Having an ear glued to Peel was good news for the House Of Love fan. Peel was a fan as well, which meant they regularly popped up in session (7 in all, between 1988 and 1992) and he always seemed to have first play of the next single. The first single to be released as a four piece, Christine was the one that put the band in the spotlight. All tough as nails guitars and ba-ba-ba-da-ba vocals, Christine once again failed to make the ‘real’ charts, despite being a creatively marketed Creation Records 99p no-risk disc. But the band’s next single (and last for Creation) was their best yet. Fading in on an instantly recognisable guitar riff, Destroy The Heart was a heady mix of shimmering chords and pistol-crack drums, Bickers’ anti-solos confirming him as the next indie rock hero to follow in Johnny Marr’s footsteps, although John Squire was just around the corner, ready to pop up with his band and change the rules and define an entire epoch.
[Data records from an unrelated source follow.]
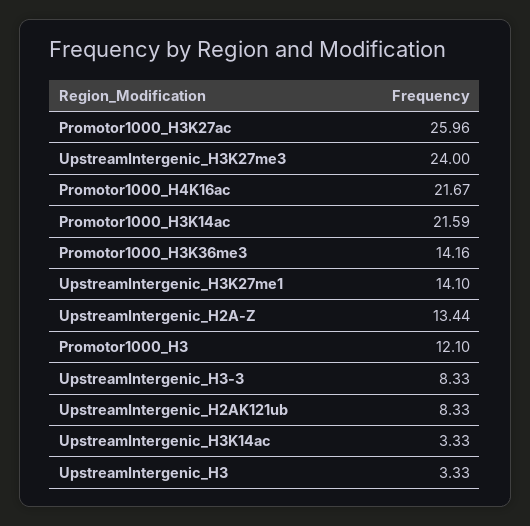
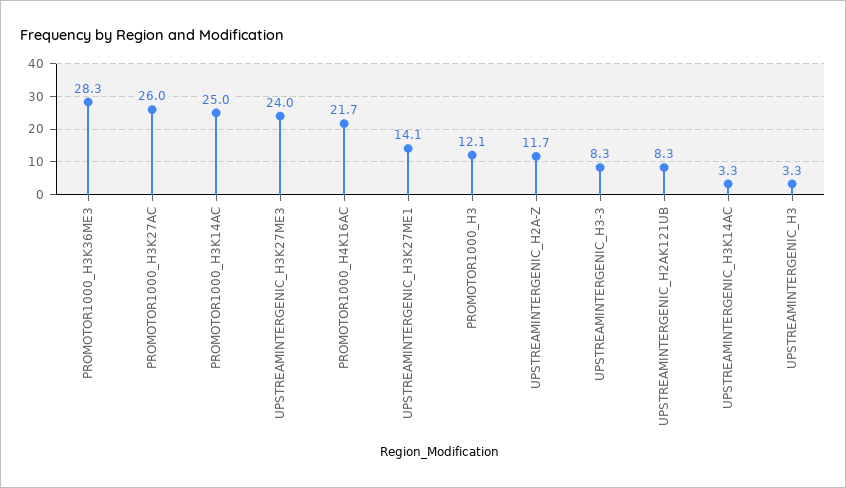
  {
    "Promotor1000_H3K27ac": 25.96,
    "UpstreamIntergenic_H3K27me3": 24,
    "Promotor1000_H4K16ac": 21.67,
-   "Promotor1000_H3K14ac": 21.59,
+   "Promotor1000_H3K14ac": 25,
-   "Promotor1000_H3K36me3": 14.16,
+   "Promotor1000_H3K36me3": 28.3,
    "UpstreamIntergenic_H3K27me1": 14.1,
-   "UpstreamIntergenic_H2A-Z": 13.44,
+   "UpstreamIntergenic_H2A-Z": 11.7,
    "Promotor1000_H3": 12.1,
    "UpstreamIntergenic_H3-3": 8.33,
    "UpstreamIntergenic_H2AK121ub": 8.33,
    "UpstreamIntergenic_H3K14ac": 3.33,
    "UpstreamIntergenic_H3": 3.33
  }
As I said earlier, betwixt and between The Smiths and Stone Roses. But you know all that already too.
Destroy The Heart
As you’ll see from the video, The House Of Love were more frantic, more fuzzed, more furious than on vinyl. They played King Tuts three nights running, with a different set each night. Gigs weren’t that expensive back then and I don’t know why we didn’t go to them all, but we chose the Friday night only. Full of spirit (and beer and wine) I managed to squeeze my way to the very front of the stage and, being a little shit, managed to annoy Guy Chadwick at one of the last songs by grabbing the base of his microphone stand and twisting it away from his mouth just as he was about to sing. This forced him to turn his head to the side slightly and remain in an awkward stance until he’d finished the verse or chorus or whatever he was singing, before heading the end of the mic like a crap footballer (“Thuuunk!”) back to his favoured position. As you might imagine, he wasn’t in the least amused by any of this. The second time I did it, he looked down from his lofty King Tuts stage position and scowled witheringly at me. When I did it for a third time, he aimed a well placed Doc Martin at my face which only just missed. Punk’s not dead! I suppose I deserved it. It did give me a bit of a fright, but as they finished, I made sure Guy wasn’t watching and I managed to detach the heavily-gaffer taped setlist from the stage and folded it into my pocket:
Afterwards we went to The Arches. (Bouncer, frisking me. “What’s that?” “It’s my House Of Love setlist.”) Still full of spirit (and more beer and wine), we made idiots of ourselves dancing to the anonymous doof-doof-doof house music of the time before heading home – by taxi? by bus? did we stay on someone’s floor until the first light of morning? – I can’t actually remember. Anyway, guess what? In a bizarre turn of events, look who’s due to play at those very same Arches in April this year. It’s only Guy Chadwick and whoever else constitutes The House Of Love these days. I’ll be there, but taking up my more customary back of the room position that I’ve come to appreciate in my advancing years as a gig goer. If you’re coming, I might need hawners. You up for it big man?